From the library authors themselves (official trust: the person who wrote the skill also maintains the thing it's about):
- Camel Route Developer and Quarkus Extension Development, by Zineb Bendhiba (Apache Camel, Red Hat)
- Gemini Java SDK, by Guillaume Laforge (Google, Apache Groovy)
- jstall: JVM live diagnostics, by Johannes Bechberger (SapMachine, JVM profiling)
- qs-kotlin, by Techouse
Curated from acknowledged experts:
- Java 21 Best Practices, by Stephan Janssen (Devoxx)
- Kotlin 2.2/2.3 Language Features and Spring Batch 6 Migration, by Anton Arhipov (JetBrains)
- Java 25 Conventions, MicroProfile Server, and Single-File Scripting, by Adam Bien (Java Champion)
- Java LTS Upgrade Guides 8→25 and macOS Notarization for JavaFX, by Bruno Borges (Microsoft)
- JFR Recording Analysis, by Victor Rentea (Java Champion)
- Kotlin API Design Review and POJO→Data-Class Refactoring, by Baruch Sadogursky
- Quarkus + LangChain4j Scaffolding, by Elder Moraes (Red Hat)
- Kotlin REPL Prototyping, by Simon Vergauwen (Arrow)
- The jabrena JVM collection, by Juan Antonio Breña Moral
- Oracle OKafka Java Clients, by Anders Swanson (Oracle)
- Compose Desktop UI Testing, by Mr3zee
Community-trust utilities that teach something specific:
- Konveyor MTA Migration Analysis, by Syed M. Shaaf
- Malicious-PDF Validation with PDFBox, by Dominique Righetto (OWASP)
- Native Firebase in Kotlin Multiplatform, by dyor
Curation cuts both ways
An honest catalog also has to remove what no longer earns its spot.
Two older Java-quality listings I was carrying (a generic code-quality skill and a design-patterns one) are now superseded by the new best-practices and convention skills above. So they're gone. That's the less glamorous half of curation: the same bar that lets new skills in also retires the ones a better skill has replaced.

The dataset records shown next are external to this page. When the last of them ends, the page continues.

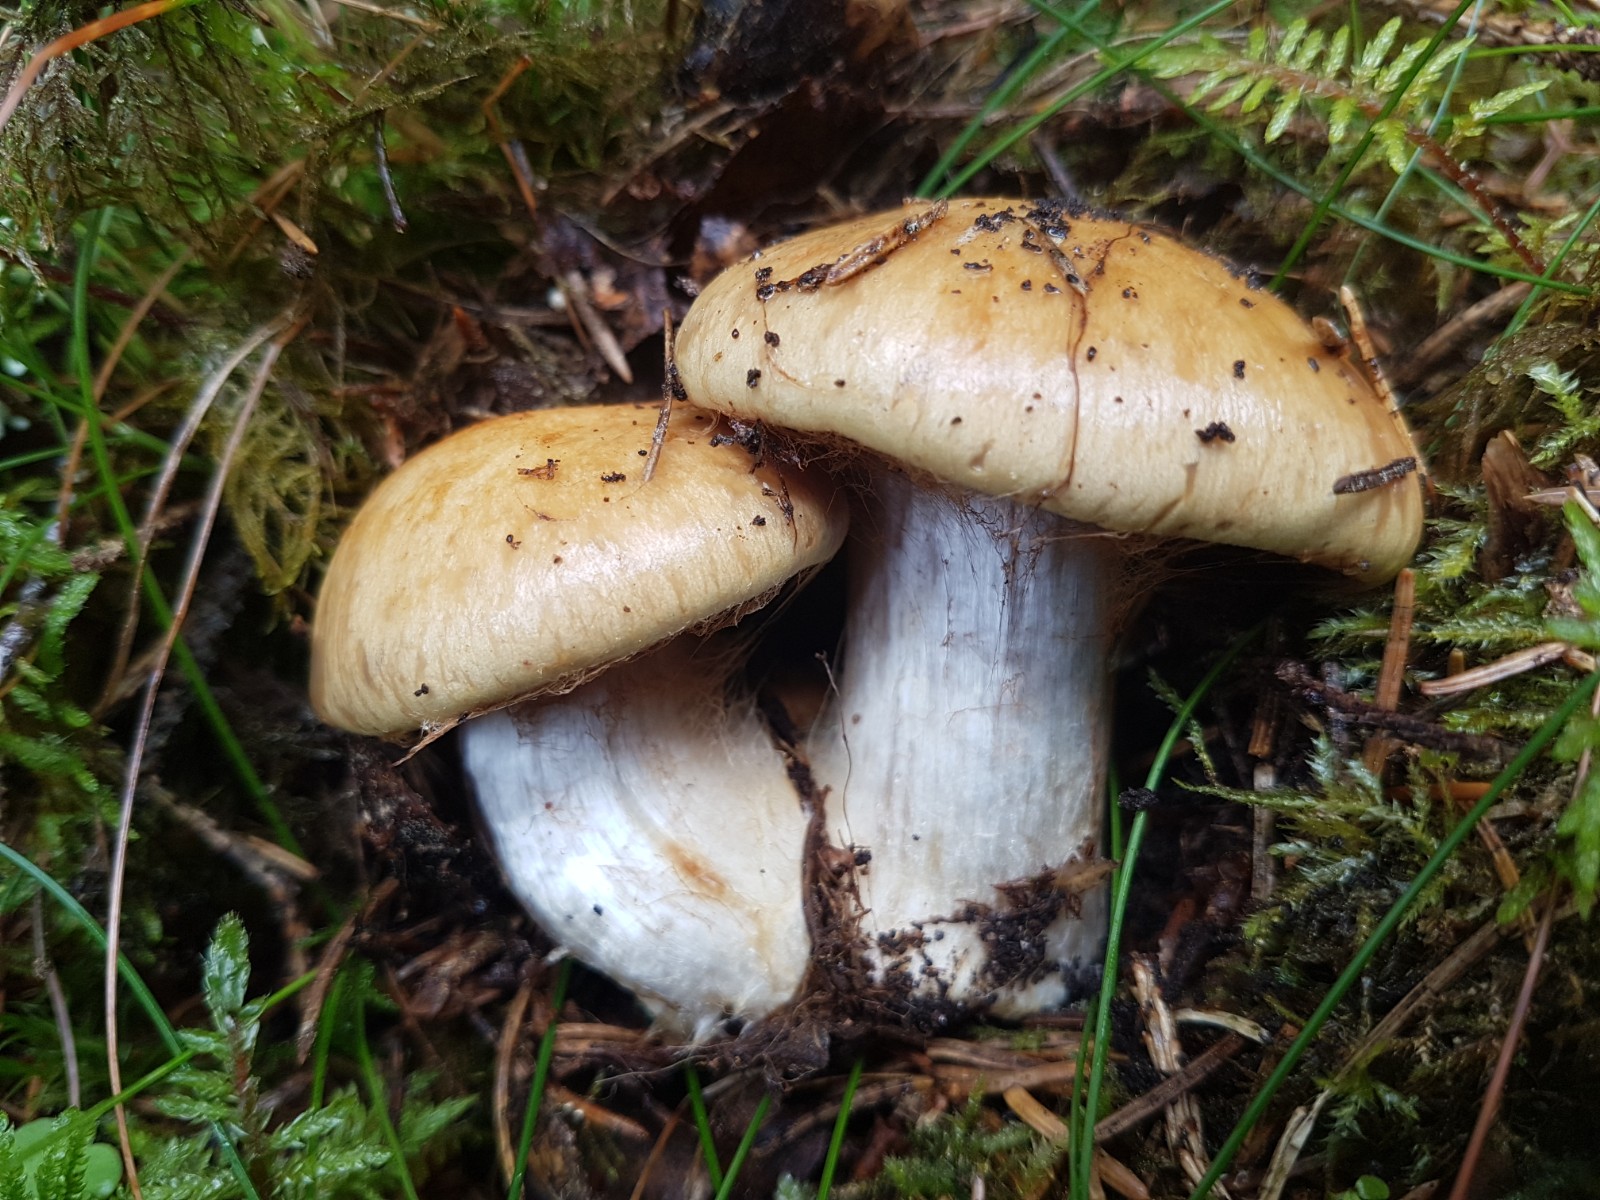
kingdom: Fungi
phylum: Basidiomycota
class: Agaricomycetes
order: Agaricales
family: Cortinariaceae
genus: Phlegmacium
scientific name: Phlegmacium glaucopus
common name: knoldløs slørhat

What matters is whether every entry still earns its place.
What I actually learned
Automation didn't just add skills; it brought the judgment with it. The experts wrote the skills. The loop found them, judged them, and wrote the rulebook it judged them against, all from decisions the repo had already accumulated. What was left for me: setting the north star (list only skills that teach the AI something it doesn't already know), building the pipeline, and making the final calls.
Those final calls still matter, because the loop isn't always right. Applying its own consistency rule, it moved to delist four of my own workflow skills: the commit, spec, interview, and rebase skills I rely on and reference in other posts here. I put them back. Deciding when a consistent rule is still the wrong call is the part I don't want to automate.
More conferences are in the queue, and the loop keeps running.